El asustadizo vecino de @Adosdelrio


 El alquiler de ese apartamento era el más barato de todos los que había intentado rentar. Tal vez se debía a la humedad que tenían sus cimientos, o a la poca luz que lograba colarse por sus  devencijadas ventanas, o a la mucha oscuridad atrapada entre sus viejas paredes, o al hecho de que -según decían- lo habitaba un fantasma. Lo cierto es que llevaba muchos meses deshabitado, ocupado únicamente por ermitañas arañas y sus tétricas telas. A decir verdad, el pequeño apartamento no era bonito; tampoco muy feo.  Pero como yo andaba en época de vacas flacas y la necesidad tiene cara de perro, decidí tomarlo en arriendo.
¡Y resulto cierto!

En cuanto inicie la mudanza, empezaron las cosas raras.

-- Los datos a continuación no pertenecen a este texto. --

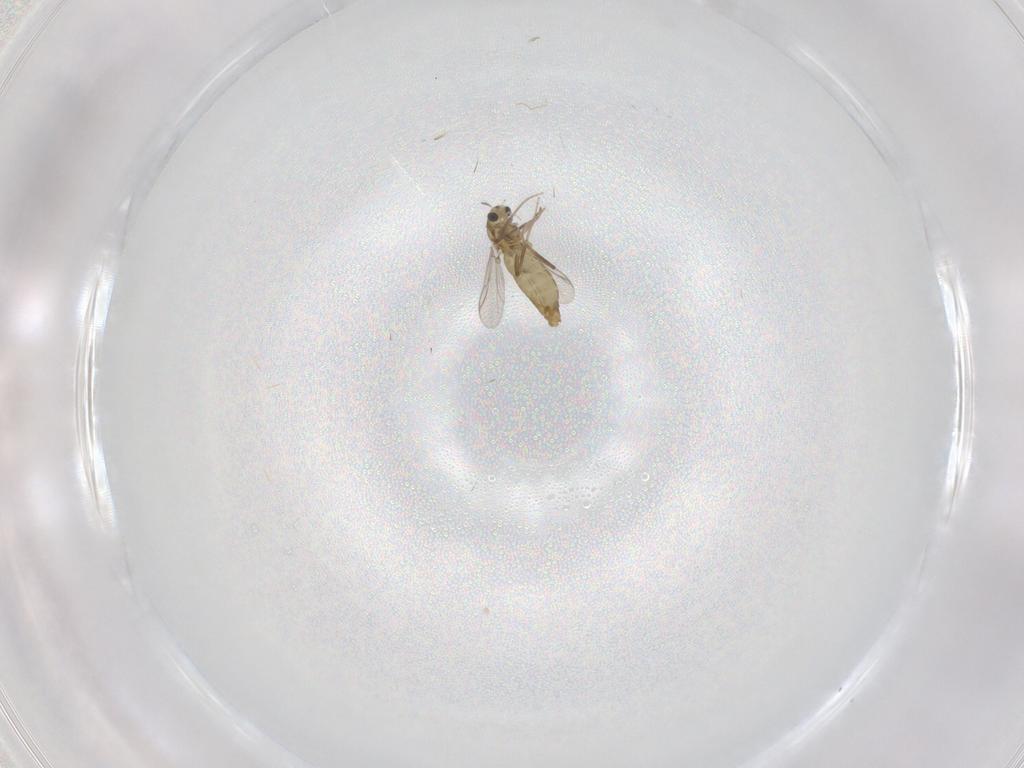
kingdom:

Yo colocaba esto acá, alguien lo quitaba del sitio y lo ponía en otra parte; yo encendía una luz, alguien la apagaba; yo clavaba una puntilla, alguien ponía el cuadro. 

No soy de los que se amedrentan fácilmente; así es que decidí tomarlo a la ligera, dormir un poco y esperar al otro día para ver que más sucedía. 

Pero el fantasma no esperó. Serían aproximadamente las once de la noche, cuando salió de entre las sombras enfundado en una larga sábana blanca y dijo: ¡buhhh! 

No sé cuál era la reacción que él estaba acostumbrado a ver en los demás, pero yo me le planté de frente y lo increpé con tono desafiante: 

-¿No se te ocurre otra cosa que no sea ese ridículo buhhh? ¿Qué clase de fantasma eres? ¿Es que en todos los años que supongo que tienes, no has aprendido otra palabra? ¡Y esa sabana!, ¿es que no sabes lo qué es la moda, que siempre llevas ese trapo tan raído? Bueno, menos mal que no arrastras cadenas, porque eso si sería el colmo de la lobería... 

Y acto seguido tomé el atizador de la chimenea, dispuesto a enseñarle quien era quien. No puedo decir que puso pies en polvorosa porque supongo que los fantasmas no tienen pies, pero salió casi volando y no se volvió a aparecer en toda la noche. 

Al otro día, lo alcancé a ver asomando tímidamente lo que podía ser la cabeza y me moví rápidamente hacia él; desapareció como una bala, no sé por donde. 

De eso ya van casi seis meses, y yo no me cambio por nadie. El dinero me rinde mucho más que antes, cuando llego al apartamento encuentro todo en orden: mis camisas siempre están bien planchadas, mi cama inmaculada y hasta la comida, calientica en el horno. Me siento superbién. 

Respecto al fantasma, no sé por qué no se ha largado; tal vez en este sitio tiene muchos recuerdos de tiempos pretéritos, quizá no tiene a dónde más ir, puede ser que la soledad lo haya goleado mucho en tantos años y prefiere algo de compañía, ¡qué se yo! 

De lo único que estoy seguro, es que mi compañero de apartamento, es el único fantasma asustado del que se tenga noticia.